"A new law emerged from the Texas Legislature in June – signed by the governor – which requires the use of corequisite remediation for college students in developmental education courses.
Corequisite remediation is the alignment of developmental courses with credit-bearing courses, so that underprepared students can be placed simultaneously in both and thus achieve college success at a faster pace.
Amarillo College is on the forefront of this endeavor, having already been a utilizing corequisite remediation model for several years now and have seen great success through this method. Due to the achievements at AC, experts at the college were asked to share expertise with peer institutions state wide.
At the urging of conference organizers, two AC educators served as presenters at The Corequisite Conference in July. The event was co-sponsored by the Texas Higher Education Coordinating Board and the Texas Success Initiative Professional Development Program.
Edie Carter, AC’s dean of academic success, and Nancy Forrest, instructor of reading, served as presenters for prominent breakout sessions at the conference, which was conducted July 6-7 at Austin Community College.
The AC duo co-presented a session titled “Corequisite Models Accelerate Student Success.” Carter also served as a panelist for a discussion about “Corequsite Models” and participated in a roundtable in which her focus was on “Faculty Buy-In.”
“We have found the corequisite model to be highly effective at Amarillo College,” Carter said. “Students are encouraged to get the developmental education they need, and to get valuable college credit at the same time. We were asked to present our strategies in hopes they could be used to construct a template that other colleges might use to establish corequisite models of their own.
“We explained how our new eight-week course model has proven to be a perfect fit for the corequisite model,” Carter said, “and we presented some of our student-success data as evidence that what we are doing is working.”

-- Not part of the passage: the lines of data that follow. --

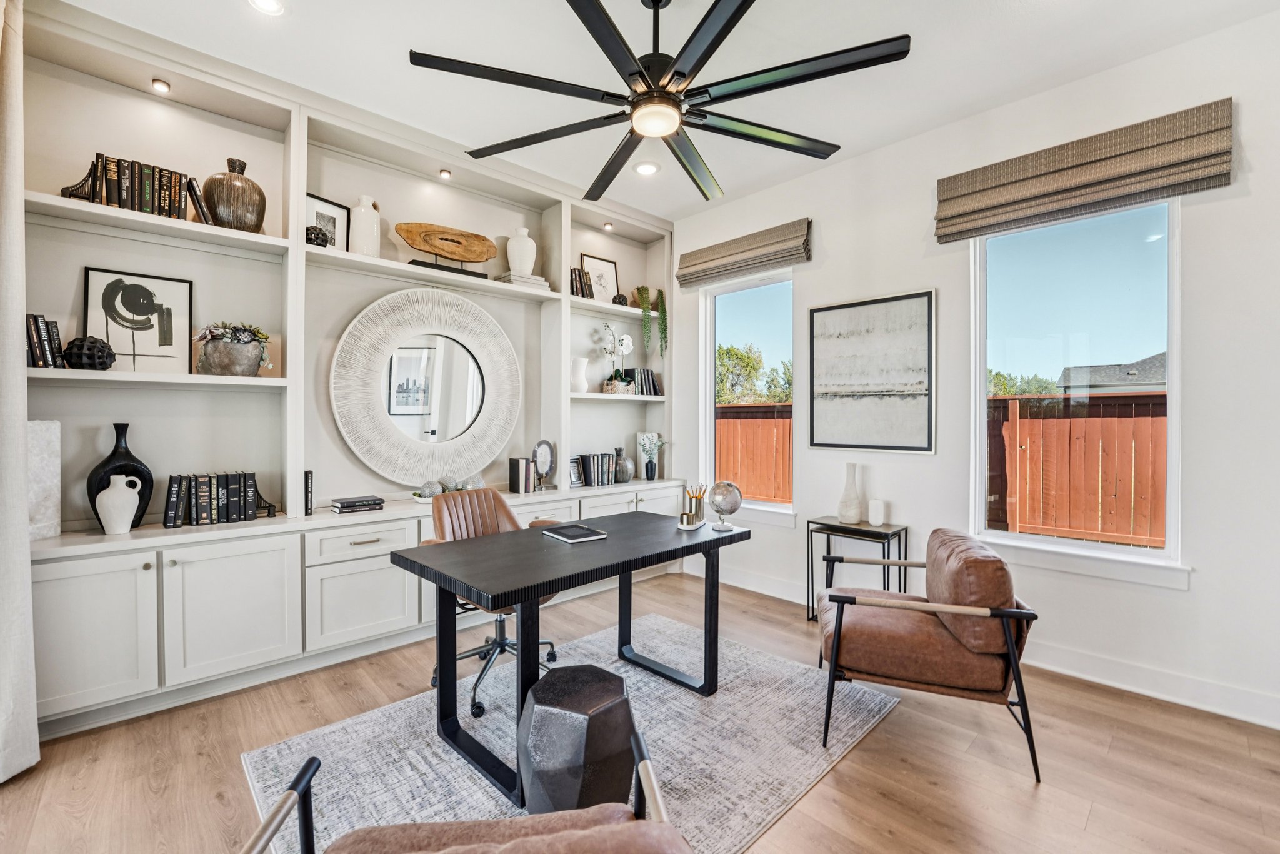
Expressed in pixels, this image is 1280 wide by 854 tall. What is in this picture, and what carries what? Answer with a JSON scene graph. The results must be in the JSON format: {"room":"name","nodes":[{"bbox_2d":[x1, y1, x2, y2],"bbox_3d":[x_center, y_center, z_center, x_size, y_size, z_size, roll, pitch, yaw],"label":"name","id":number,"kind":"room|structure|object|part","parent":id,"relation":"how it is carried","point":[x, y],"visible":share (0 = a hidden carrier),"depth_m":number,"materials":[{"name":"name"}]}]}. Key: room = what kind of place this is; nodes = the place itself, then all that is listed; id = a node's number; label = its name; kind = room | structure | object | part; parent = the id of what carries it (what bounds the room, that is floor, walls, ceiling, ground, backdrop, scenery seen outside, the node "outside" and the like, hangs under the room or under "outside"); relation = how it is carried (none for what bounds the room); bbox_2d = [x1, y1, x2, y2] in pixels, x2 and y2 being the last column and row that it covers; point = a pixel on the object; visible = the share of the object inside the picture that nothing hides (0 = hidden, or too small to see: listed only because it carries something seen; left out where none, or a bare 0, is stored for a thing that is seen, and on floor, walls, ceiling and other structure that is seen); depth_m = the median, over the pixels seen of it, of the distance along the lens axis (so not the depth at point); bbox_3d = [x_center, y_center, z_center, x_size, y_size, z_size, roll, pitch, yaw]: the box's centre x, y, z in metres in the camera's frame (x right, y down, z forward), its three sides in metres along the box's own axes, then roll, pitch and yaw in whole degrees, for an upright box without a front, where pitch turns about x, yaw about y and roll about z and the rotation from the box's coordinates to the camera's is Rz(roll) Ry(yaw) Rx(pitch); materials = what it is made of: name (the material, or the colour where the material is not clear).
{"room":"office","nodes":[
{"label":"office","id":0,"kind":"room"},
{"bbox_2d":[0,566,1279,853],"bbox_3d":[0.082,1.351,1.211,5.583,0.102,5.454,0,1,-44],"label":"floor","id":1,"kind":"structure","parent":0,"point":[837,772],"depth_m":1.90,"materials":[{"name":"brown wood"}]},
{"bbox_2d":[13,0,679,743],"bbox_3d":[-1.171,-0.292,3.328,4.009,3.150,0.472,0,1,-44],"label":"built-in shelving unit","id":2,"kind":"object","parent":1,"relation":"on","point":[174,630],"visible":0.6,"depth_m":2.61,"materials":[{"name":"white paint"}]},
{"bbox_2d":[26,419,61,539],"bbox_3d":[-2.595,0.228,2.108,0.103,0.504,0.181,0,0,12],"label":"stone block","id":3,"kind":"object","parent":2,"relation":"on","point":[44,444],"visible":0.78,"depth_m":2.13,"materials":[{"name":"white stone"}]},
{"bbox_2d":[25,313,66,368],"bbox_3d":[-2.595,-0.360,2.139,0.140,0.241,0.197,0,1,-44],"label":"book row","id":4,"kind":"object","parent":2,"relation":"on","point":[36,319],"visible":0.79,"depth_m":2.11,"materials":[{"name":"black paper"}]},
{"bbox_2d":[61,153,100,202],"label":"bookend","id":5,"kind":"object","parent":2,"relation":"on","point":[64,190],"visible":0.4,"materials":[{"name":"black metal"}]},
{"bbox_2d":[63,335,115,370],"bbox_3d":[-2.429,-0.319,2.200,0.167,0.155,0.165,0,1,-44],"label":"decorative ball","id":6,"kind":"object","parent":2,"relation":"on","point":[94,347],"visible":0.97,"depth_m":2.16,"materials":[{"name":"black ceramic"}]},
{"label":"cabinet door","id":7,"kind":"part","parent":2,"relation":"part of","materials":[{"name":"white paint"}]},
{"bbox_2d":[95,475,141,534],"bbox_3d":[-2.341,0.345,2.243,0.144,0.266,0.142,0,1,-44],"label":"white vase","id":8,"kind":"object","parent":2,"relation":"on","point":[116,476],"visible":1,"depth_m":2.20,"materials":[{"name":"white ceramic"}]},
{"bbox_2d":[86,423,154,529],"bbox_3d":[-2.402,0.228,2.305,0.149,0.491,0.222,0,0,29],"label":"black vase","id":9,"kind":"object","parent":2,"relation":"on","point":[134,521],"visible":0.62,"depth_m":2.28,"materials":[{"name":"black ceramic"}]},
{"bbox_2d":[62,152,197,219],"bbox_3d":[-2.367,-1.090,2.326,0.453,0.242,0.180,0,1,-44],"label":"book row","id":10,"kind":"object","parent":2,"relation":"in","point":[121,200],"visible":0.73,"depth_m":2.27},
{"bbox_2d":[82,265,193,373],"bbox_3d":[-2.456,-0.496,2.439,0.366,0.509,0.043,0,1,-44],"label":"framed picture","id":11,"kind":"object","parent":2,"relation":"on","point":[91,275],"visible":0.97,"depth_m":2.43,"materials":[{"name":"black"}]},
{"bbox_2d":[150,78,170,93],"bbox_3d":[-2.304,-1.634,2.391,0.071,0.021,0.078,0,1,-44],"label":"recessed light","id":12,"kind":"object","parent":2,"relation":"in","point":[156,85],"visible":0.97,"depth_m":2.38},
{"bbox_2d":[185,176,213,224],"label":"book","id":13,"kind":"object","parent":2,"relation":"on","point":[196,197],"visible":0.72,"depth_m":2.41,"materials":[{"name":"black paper"}]},
{"bbox_2d":[163,470,261,526],"bbox_3d":[-2.129,0.354,2.531,0.452,0.240,0.155,0,1,-44],"label":"book row","id":14,"kind":"object","parent":2,"relation":"on","point":[204,491],"visible":0.99,"depth_m":2.47,"materials":[{"name":"black paper"}]},
{"bbox_2d":[193,321,270,375],"bbox_3d":[-2.074,-0.394,2.554,0.351,0.284,0.323,0,1,-44],"label":"potted plant","id":15,"kind":"object","parent":2,"relation":"on","point":[216,347],"visible":0.99,"depth_m":2.47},
{"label":"cabinet door","id":16,"kind":"part","parent":2,"relation":"part of","materials":[{"name":"white paint"}]},
{"bbox_2d":[203,156,266,231],"bbox_3d":[-2.068,-1.157,2.555,0.255,0.389,0.252,0,1,-44],"label":"brown vase","id":17,"kind":"object","parent":2,"relation":"on","point":[229,187],"visible":0.89,"depth_m":2.48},
{"bbox_2d":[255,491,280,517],"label":"bookend","id":18,"kind":"object","parent":2,"relation":"on","point":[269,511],"visible":0.82,"depth_m":2.65,"materials":[{"name":"black metal"}]},
{"bbox_2d":[303,470,314,515],"bbox_3d":[-1.859,0.364,2.766,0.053,0.238,0.183,0,1,-44],"label":"book","id":19,"kind":"object","parent":2,"relation":"on","point":[306,476],"visible":0.76,"depth_m":2.71,"materials":[{"name":"black paper"}]},
{"bbox_2d":[305,224,328,246],"bbox_3d":[-1.823,-1.054,2.808,0.133,0.127,0.130,0,1,-44],"label":"decorative ball","id":20,"kind":"object","parent":2,"relation":"on","point":[314,232],"visible":0.74,"depth_m":2.77,"materials":[{"name":"black"}]},
{"bbox_2d":[303,192,349,248],"bbox_3d":[-1.853,-1.161,2.906,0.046,0.332,0.264,0,0,30],"label":"framed picture","id":21,"kind":"object","parent":2,"relation":"on","point":[316,200],"visible":0.62,"depth_m":2.92},
{"bbox_2d":[330,495,384,513],"bbox_3d":[-1.651,0.452,2.913,0.246,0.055,0.181,0,1,-44],"label":"book stack","id":22,"kind":"object","parent":2,"relation":"on","point":[342,506],"visible":0.99,"depth_m":2.86,"materials":[{"name":"paper"}]},
{"bbox_3d":[-1.439,0.605,2.634,0.515,0.161,0.099,0,1,-44],"label":"drawer","id":23,"kind":"part","parent":2,"relation":"part of","materials":[{"name":"white paint"}]},
{"bbox_2d":[348,195,381,256],"bbox_3d":[-1.657,-1.187,3.016,0.169,0.387,0.168,0,1,-44],"label":"white vase","id":24,"kind":"object","parent":2,"relation":"on","point":[357,235],"visible":0.89,"depth_m":2.95,"materials":[{"name":"white ceramic"}]},
{"bbox_2d":[328,286,520,485],"bbox_3d":[-1.358,-0.241,3.309,1.190,1.298,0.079,0,1,-44],"label":"round mirror","id":25,"kind":"object","parent":2,"relation":"attached to","point":[437,422],"visible":0.99,"depth_m":3.25,"materials":[{"name":"white mirror"}]},
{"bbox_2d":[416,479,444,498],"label":"decorative ball","id":26,"kind":"object","parent":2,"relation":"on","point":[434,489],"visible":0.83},
{"bbox_2d":[437,168,451,179],"bbox_3d":[-1.278,-1.653,3.264,0.086,0.043,0.087,0,1,-44],"label":"recessed light","id":27,"kind":"object","parent":2,"relation":"attached to","point":[444,172],"visible":0.98,"depth_m":3.25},
{"bbox_2d":[395,221,498,275],"bbox_3d":[-1.289,-1.175,3.342,0.656,0.312,0.143,0,1,-30],"label":"wooden sculpture","id":28,"kind":"object","parent":2,"relation":"on","point":[452,252],"visible":0.99,"depth_m":3.33,"materials":[{"name":"brown wood"}]},
{"bbox_2d":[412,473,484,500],"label":"decorative balls","id":29,"kind":"object","parent":2,"relation":"on","point":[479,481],"visible":0.67,"depth_m":3.20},
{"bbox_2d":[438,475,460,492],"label":"decorative ball","id":30,"kind":"object","parent":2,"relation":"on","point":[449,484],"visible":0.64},
{"bbox_2d":[495,271,550,290],"bbox_3d":[-0.864,-1.046,3.675,0.345,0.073,0.244,0,1,-44],"label":"book stack","id":31,"kind":"object","parent":2,"relation":"on","point":[534,277],"visible":0.68,"depth_m":3.58,"materials":[{"name":"white paper"}]},
{"bbox_2d":[505,226,536,274],"bbox_3d":[-0.879,-1.274,3.726,0.215,0.394,0.213,0,1,-44],"label":"white vase","id":32,"kind":"object","parent":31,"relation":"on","point":[522,267],"visible":0.88,"depth_m":3.65,"materials":[{"name":"white ceramic"}]},
{"bbox_2d":[508,456,537,493],"bbox_3d":[-0.852,0.348,3.632,0.126,0.250,0.176,0,1,-44],"label":"book row","id":33,"kind":"object","parent":2,"relation":"on","point":[517,481],"visible":0.99,"depth_m":3.58,"materials":[{"name":"paper"}]},
{"bbox_2d":[531,438,556,490],"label":"decorative sculpture","id":34,"kind":"object","parent":2,"relation":"on","point":[539,444],"visible":0.98,"depth_m":3.73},
{"bbox_2d":[568,456,583,486],"bbox_3d":[-0.542,0.361,3.934,0.081,0.224,0.178,0,1,33],"label":"frame","id":35,"kind":"object","parent":2,"relation":"on","point":[574,474],"visible":0.75,"depth_m":3.94,"materials":[{"name":"silver"}]},
{"bbox_2d":[570,356,589,393],"bbox_3d":[-0.486,-0.406,3.968,0.161,0.284,0.160,0,0,2],"label":"white vase","id":36,"kind":"object","parent":2,"relation":"on","point":[584,387],"visible":0.96,"depth_m":3.92,"materials":[{"name":"white ceramic"}]},
{"bbox_2d":[570,267,594,297],"bbox_3d":[-0.528,-1.134,3.991,0.216,0.260,0.177,0,1,-44],"label":"book row","id":37,"kind":"object","parent":2,"relation":"in","point":[577,292],"visible":0.63,"depth_m":3.95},
{"bbox_2d":[576,451,618,486],"bbox_3d":[-0.374,0.350,4.154,0.295,0.253,0.170,0,1,-44],"label":"book row","id":38,"kind":"object","parent":2,"relation":"on","point":[589,474],"visible":0.99,"depth_m":4.10,"materials":[{"name":"black paper"}]},
{"bbox_2d":[580,253,619,301],"bbox_3d":[-0.344,-1.245,4.329,0.365,0.429,0.032,0,1,-44],"label":"framed picture","id":39,"kind":"object","parent":2,"relation":"on","point":[599,265],"visible":0.84,"depth_m":4.33},
{"bbox_2d":[601,221,614,230],"bbox_3d":[-0.271,-1.710,4.252,0.090,0.055,0.089,0,1,-44],"label":"recessed light","id":40,"kind":"object","parent":2,"relation":"attached to","point":[607,225],"visible":0.97,"depth_m":4.24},
{"bbox_2d":[597,320,636,393],"bbox_3d":[-0.207,-0.605,4.329,0.374,0.629,0.249,0,1,-44],"label":"orchid","id":41,"kind":"object","parent":2,"relation":"on","point":[609,387],"visible":0.95,"depth_m":4.30,"materials":[{"name":"white plant"}]},
{"bbox_2d":[611,292,628,305],"bbox_3d":[-0.184,-1.099,4.368,0.138,0.129,0.136,0,1,-44],"label":"decorative ball","id":42,"kind":"object","parent":2,"relation":"on","point":[619,297],"visible":0.72,"depth_m":4.32,"materials":[{"name":"black"}]},
{"bbox_2d":[612,445,633,482],"bbox_3d":[-0.159,0.336,4.311,0.175,0.307,0.175,1,1,35],"label":"dark vase","id":43,"kind":"object","parent":2,"relation":"on","point":[622,476],"visible":0.99,"depth_m":4.26,"materials":[{"name":"grey ceramic"}]},
{"bbox_2d":[623,366,663,395],"bbox_3d":[0.012,-0.406,4.524,0.377,0.256,0.194,0,1,-44],"label":"book row","id":44,"kind":"object","parent":2,"relation":"on","point":[655,389],"visible":0.79,"depth_m":4.46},
{"bbox_2d":[636,430,660,479],"bbox_3d":[0.077,0.257,4.560,0.190,0.423,0.111,0,1,-44],"label":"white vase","id":45,"kind":"object","parent":2,"relation":"on","point":[642,441],"visible":0.82,"depth_m":4.51,"materials":[{"name":"white"}]},
{"bbox_2d":[633,284,668,356],"bbox_3d":[0.091,-0.958,4.473,0.308,0.676,0.333,0,0,-4],"label":"trailing plant","id":46,"kind":"object","parent":2,"relation":"on","point":[642,297],"visible":0.97,"depth_m":4.41,"materials":[{"name":"green plant"}]},
{"bbox_2d":[244,602,903,853],"bbox_3d":[-0.172,1.290,2.089,2.263,0.012,1.719,0,1,-44],"label":"rug","id":47,"kind":"object","parent":1,"relation":"on","point":[670,775],"visible":0.72,"depth_m":1.99,"materials":[{"name":"grey carpet"}]},
{"bbox_2d":[240,736,692,853],"bbox_3d":[-0.291,0.918,0.779,0.784,0.749,0.785,0,0,-9],"label":"armchair","id":48,"kind":"object","parent":47,"relation":"on","point":[314,760],"visible":0.99,"depth_m":1.02,"materials":[{"name":"brown leather"}]},
{"bbox_2d":[419,485,564,718],"bbox_3d":[-0.751,0.826,2.557,0.685,0.932,0.694,0,1,-44],"label":"office chair","id":49,"kind":"object","parent":47,"relation":"on","point":[502,648],"visible":0.45,"depth_m":2.59,"materials":[{"name":"leather"}]},
{"bbox_2d":[395,507,747,805],"bbox_3d":[-0.218,0.900,2.282,1.447,0.755,0.763,0,1,-44],"label":"desk","id":50,"kind":"object","parent":47,"relation":"on","point":[537,593],"visible":0.95,"depth_m":2.03,"materials":[{"name":"black wood"}]},
{"bbox_2d":[541,522,608,542],"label":"book","id":51,"kind":"object","parent":50,"relation":"on","point":[572,534],"visible":0.99,"depth_m":2.31,"materials":[{"name":"black paper"}]},
{"bbox_2d":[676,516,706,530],"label":"tray","id":52,"kind":"object","parent":50,"relation":"on","point":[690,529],"visible":0.62,"depth_m":2.51,"materials":[{"name":"white"}]},
{"bbox_2d":[678,483,708,526],"bbox_3d":[0.277,0.408,2.578,0.176,0.201,0.126,0,1,-44],"label":"pencil cup","id":53,"kind":"object","parent":50,"relation":"on","point":[690,519],"visible":1,"depth_m":2.56,"materials":[{"name":"metal"}]},
{"bbox_2d":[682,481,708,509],"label":"pencils","id":54,"kind":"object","parent":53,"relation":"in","point":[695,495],"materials":[{"name":"yellow wood"}]},
{"bbox_2d":[706,480,743,530],"bbox_3d":[0.435,0.399,2.564,0.169,0.236,0.170,0,0,-18],"label":"globe","id":55,"kind":"object","parent":50,"relation":"on","point":[720,506],"visible":0.99,"depth_m":2.51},
{"bbox_2d":[518,661,638,814],"bbox_3d":[-0.201,1.066,1.685,0.408,0.409,0.407,0,1,-44],"label":"black stool","id":56,"kind":"object","parent":47,"relation":"on","point":[539,695],"visible":0.95,"depth_m":1.53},
{"bbox_2d":[805,516,907,621],"bbox_3d":[1.405,0.959,3.233,0.308,0.663,0.514,0,1,-44],"label":"side table","id":57,"kind":"object","parent":1,"relation":"on","point":[810,521],"visible":0.63,"depth_m":3.20,"materials":[{"name":"black metal"}]},
{"bbox_2d":[838,461,863,523],"bbox_3d":[1.388,0.436,3.291,0.133,0.399,0.134,0,1,-44],"label":"white vase","id":58,"kind":"object","parent":57,"relation":"on","point":[855,494],"visible":1,"depth_m":3.25,"materials":[{"name":"white ceramic"}]},
{"bbox_2d":[868,498,886,525],"bbox_3d":[1.522,0.551,3.204,0.096,0.154,0.096,0,1,-44],"label":"candle","id":59,"kind":"object","parent":57,"relation":"on","point":[875,521],"visible":0.99,"depth_m":3.17,"materials":[{"name":"white wax"}]},
{"bbox_2d":[817,528,1041,784],"bbox_3d":[1.235,0.899,2.271,0.776,0.802,0.790,0,0,20],"label":"armchair","id":60,"kind":"object","parent":1,"relation":"on","point":[1005,610],"visible":0.99,"depth_m":2.00,"materials":[{"name":"brown leather"}]},
{"bbox_2d":[48,0,1279,220],"bbox_3d":[0.118,-1.850,1.269,5.180,0.113,5.239,0,1,-44],"label":"ceiling","id":61,"kind":"structure","parent":0,"point":[850,140],"depth_m":2.45,"materials":[{"name":"white paint"}]},
{"bbox_2d":[0,0,41,779],"bbox_3d":[-2.278,-0.277,1.721,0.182,3.084,0.777,0,1,-44],"label":"curtain","id":62,"kind":"object","parent":61,"relation":"hanging from","point":[21,496],"visible":1,"depth_m":1.83,"materials":[{"name":"fabric"}]},
{"bbox_2d":[248,0,284,14],"bbox_3d":[-1.611,-1.822,2.114,0.171,0.011,0.173,0,1,-44],"label":"recessed light","id":63,"kind":"object","parent":61,"relation":"in","point":[269,3],"visible":0.98,"depth_m":2.16,"materials":[{"name":"white"}]},
{"bbox_2d":[633,161,659,175],"bbox_3d":[0.046,-1.830,3.534,0.176,0.010,0.177,0,1,-44],"label":"recessed light","id":64,"kind":"object","parent":61,"relation":"in","point":[650,167],"visible":0.99,"depth_m":3.52,"materials":[{"name":"white"}]},
{"bbox_2d":[405,0,909,203],"bbox_3d":[0.076,-1.469,1.998,1.780,0.626,1.804,0,1,-44],"label":"ceiling fan","id":65,"kind":"object","parent":61,"relation":"hanging from","point":[657,0],"visible":0.98,"depth_m":1.86,"materials":[{"name":"black metal"}]},
{"bbox_2d":[668,7,1279,731],"bbox_3d":[1.895,-0.272,3.053,0.166,3.125,4.831,0,1,-44],"label":"right wall","id":66,"kind":"structure","parent":0,"point":[1198,590],"depth_m":2.56,"materials":[{"name":"white paint"}]},
{"bbox_2d":[675,217,809,286],"bbox_3d":[0.774,-1.362,3.951,0.097,0.286,1.151,0,1,-44],"label":"roman shade","id":67,"kind":"object","parent":66,"relation":"attached to","point":[712,260],"visible":0.99,"depth_m":3.86,"materials":[{"name":"fabric"}]},
{"bbox_2d":[699,267,796,520],"bbox_3d":[0.888,-0.231,4.080,0.141,1.940,0.919,0,1,-44],"label":"window","id":68,"kind":"structure","parent":66,"relation":"in","point":[712,357],"depth_m":4.16,"materials":[{"name":"glass"}]},
{"bbox_2d":[808,290,936,452],"bbox_3d":[1.513,-0.337,3.306,0.030,1.009,0.791,0,1,-44],"label":"framed picture","id":69,"kind":"object","parent":66,"relation":"attached to","point":[837,327],"visible":0.99,"depth_m":3.26},
{"bbox_2d":[687,555,1279,730],"bbox_3d":[2.034,1.227,2.865,0.017,0.132,4.515,0,1,-44],"label":"baseboard","id":70,"kind":"structure","parent":66,"relation":"attached to","point":[1138,690],"depth_m":2.47,"materials":[{"name":"white paint"}]},
{"bbox_2d":[968,194,1184,583],"bbox_3d":[2.298,-0.217,2.678,0.137,1.912,0.889,0,1,-44],"label":"window","id":71,"kind":"structure","parent":66,"relation":"in","point":[1170,422],"depth_m":2.65,"materials":[{"name":"glass"}]},
{"bbox_2d":[934,98,1233,241],"bbox_3d":[2.180,-1.277,2.579,0.091,0.350,1.112,0,1,-44],"label":"roman shade","id":72,"kind":"object","parent":66,"relation":"attached to","point":[1205,177],"visible":0.98,"depth_m":2.47,"materials":[{"name":"fabric"}]},
{"label":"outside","id":73,"kind":"structure","parent":0,"visible":0},
{"label":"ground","id":74,"kind":"structure","parent":73,"visible":0},
{"bbox_2d":[716,401,792,501],"bbox_3d":[1.432,0.564,8.561,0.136,1.774,7.721,0,1,-44],"label":"wooden fence","id":75,"kind":"object","parent":74,"relation":"on","point":[750,422],"visible":0.27,"depth_m":8.03,"materials":[{"name":"orange wood"}]},
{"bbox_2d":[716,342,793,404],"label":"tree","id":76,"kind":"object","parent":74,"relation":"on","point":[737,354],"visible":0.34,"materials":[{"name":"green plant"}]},
{"bbox_2d":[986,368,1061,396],"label":"tree","id":77,"kind":"object","parent":74,"relation":"on","point":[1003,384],"visible":0.21,"materials":[{"name":"green plant"}]},
{"bbox_2d":[988,392,1166,545],"bbox_3d":[6.606,0.580,4.548,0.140,1.905,8.225,0,1,-44],"label":"wooden fence","id":78,"kind":"object","parent":74,"relation":"on","point":[1048,524],"visible":0.52,"depth_m":5.77,"materials":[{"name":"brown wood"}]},
{"bbox_2d":[1060,351,1166,393],"label":"house","id":79,"kind":"structure","parent":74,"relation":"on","point":[1133,379],"materials":[{"name":"grey"}]}
]}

AC paired developmental courses in basic grammar and writing with Composition I, a credit-bearing course, and the success rate among developmental students rose from 73 percent in fall 2015 to 77 percent in fall 2016.
Over that same time frame, by pairing developmental reading with credit-bearing General Psychology, the success rate for developmental students rose from 77 to 81 percent.
The new law gives all of the state's public colleges and universities that have developmental education programs until 2018 to have 25 percent of their developmental students enrolled in a corequisite course. The mandate increases to 50 percent by 2019 and by 2020 to 75 percent.
Amarillo College is not only well ahead of the compliance curve, it is sharing its successful methodology with others."